Treatment: providing expertise to grow the business. VCs are able to deal to information asymmetries (ex-post) —> Intensive monitoring (hands on investors). Differences in objectives of investment activities: — Growth — Successful exit — Innovation — Value added (coaching)

What is the VC process? Who are the two main players involved?

VC funds are made up of: 1. Limited partners (investors): provide capital to the fund and receive 80% of returns. 2. General partners (management, the VC firm itself): decide which firms to invest in and receives 20% of returns. Limited partners also pay a 2% management fee to general partners. Investments generally last 10 years at which point VCs sell their equity. Returns are generated by the difference in price.

What do VCs look for when they invest? Which sectors?

VCs investment motivation is is firms and industries that have a fast growth rate such as in fintech and enterprise software sectors.

What is venture capital? List 4 key characteristics.

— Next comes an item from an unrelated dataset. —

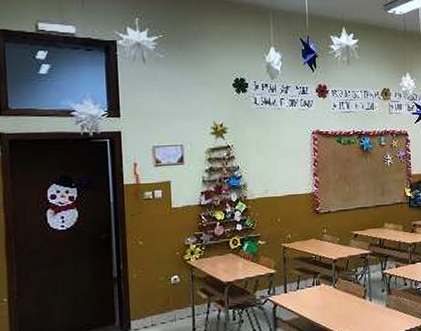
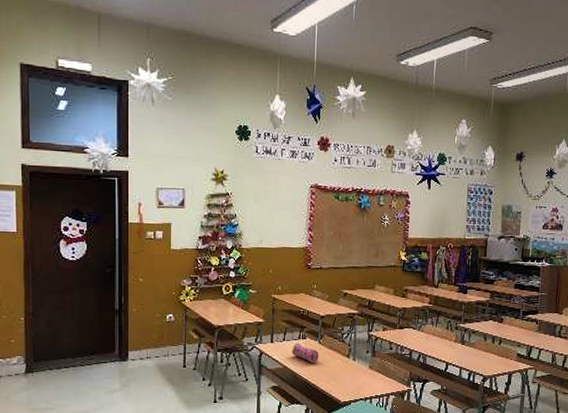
pencil case: none [307,290,335,309] -> present [292,343,319,363]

Venture capital is a subset of private equity and refers to equity investments made for the launch, early development, or expansion of a business. - Private and intermediated: capital is from private investors; investors do not choose which firms to invest in, rather they choose which funds to invest in, and the the funds pool the resources of many investors and chooses the firm. - Independently managed, dedicated pools of capital that focus in equity or equity-linked investments in privately held, high growth companies. - Fundamental for the development of high-potential innovative entrepreneurial ventures and economic growth. - Management is left to the entrepreneurs. VC injects capital for a percentage of equity.